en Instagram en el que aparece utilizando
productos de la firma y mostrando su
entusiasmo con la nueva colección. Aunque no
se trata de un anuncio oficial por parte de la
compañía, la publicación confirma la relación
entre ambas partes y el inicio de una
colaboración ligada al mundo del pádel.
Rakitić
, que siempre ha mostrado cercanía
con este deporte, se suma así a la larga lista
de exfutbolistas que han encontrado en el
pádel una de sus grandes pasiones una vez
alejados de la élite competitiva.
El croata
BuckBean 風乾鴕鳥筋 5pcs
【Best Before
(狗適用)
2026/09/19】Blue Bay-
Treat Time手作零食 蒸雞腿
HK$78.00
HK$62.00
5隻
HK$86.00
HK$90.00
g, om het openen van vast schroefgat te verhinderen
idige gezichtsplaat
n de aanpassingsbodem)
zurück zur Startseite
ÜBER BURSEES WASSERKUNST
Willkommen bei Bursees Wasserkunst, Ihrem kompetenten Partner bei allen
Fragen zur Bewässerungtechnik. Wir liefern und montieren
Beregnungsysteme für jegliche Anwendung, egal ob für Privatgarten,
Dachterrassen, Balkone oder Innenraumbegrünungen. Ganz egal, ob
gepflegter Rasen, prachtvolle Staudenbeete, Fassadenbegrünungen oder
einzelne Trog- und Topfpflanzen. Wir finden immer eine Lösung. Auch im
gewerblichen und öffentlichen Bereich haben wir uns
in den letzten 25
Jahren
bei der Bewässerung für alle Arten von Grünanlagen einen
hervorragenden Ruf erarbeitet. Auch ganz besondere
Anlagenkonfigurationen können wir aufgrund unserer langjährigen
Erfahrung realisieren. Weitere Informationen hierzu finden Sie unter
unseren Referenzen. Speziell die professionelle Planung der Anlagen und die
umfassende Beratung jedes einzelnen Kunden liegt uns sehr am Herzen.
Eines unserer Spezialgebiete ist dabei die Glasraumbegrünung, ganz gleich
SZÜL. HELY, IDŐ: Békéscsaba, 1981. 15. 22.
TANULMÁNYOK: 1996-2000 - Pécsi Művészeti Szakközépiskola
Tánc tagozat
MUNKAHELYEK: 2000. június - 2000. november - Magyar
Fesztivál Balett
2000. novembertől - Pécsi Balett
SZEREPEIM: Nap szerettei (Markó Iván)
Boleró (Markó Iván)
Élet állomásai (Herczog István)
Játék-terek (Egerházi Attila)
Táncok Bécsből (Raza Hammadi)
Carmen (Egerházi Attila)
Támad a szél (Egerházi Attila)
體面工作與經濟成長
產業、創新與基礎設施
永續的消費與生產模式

### WORK TO COMPLETE
Write out a verbatim copy of the data, beginning with its first line and ending with the line that contains "Fragen zur Bewässerungtechnik.".

### PROBLEM SOLUTION
en Instagram en el que aparece utilizando
productos de la firma y mostrando su
entusiasmo con la nueva colección. Aunque no
se trata de un anuncio oficial por parte de la
compañía, la publicación confirma la relación
entre ambas partes y el inicio de una
colaboración ligada al mundo del pádel.
Rakitić
, que siempre ha mostrado cercanía
con este deporte, se suma así a la larga lista
de exfutbolistas que han encontrado en el
pádel una de sus grandes pasiones una vez
alejados de la élite competitiva.
El croata
BuckBean 風乾鴕鳥筋 5pcs
【Best Before
(狗適用)
2026/09/19】Blue Bay-
Treat Time手作零食 蒸雞腿
HK$78.00
HK$62.00
5隻
HK$86.00
HK$90.00
g, om het openen van vast schroefgat te verhinderen
idige gezichtsplaat
n de aanpassingsbodem)
zurück zur Startseite
ÜBER BURSEES WASSERKUNST
Willkommen bei Bursees Wasserkunst, Ihrem kompetenten Partner bei allen
Fragen zur Bewässerungtechnik. Wir liefern und montieren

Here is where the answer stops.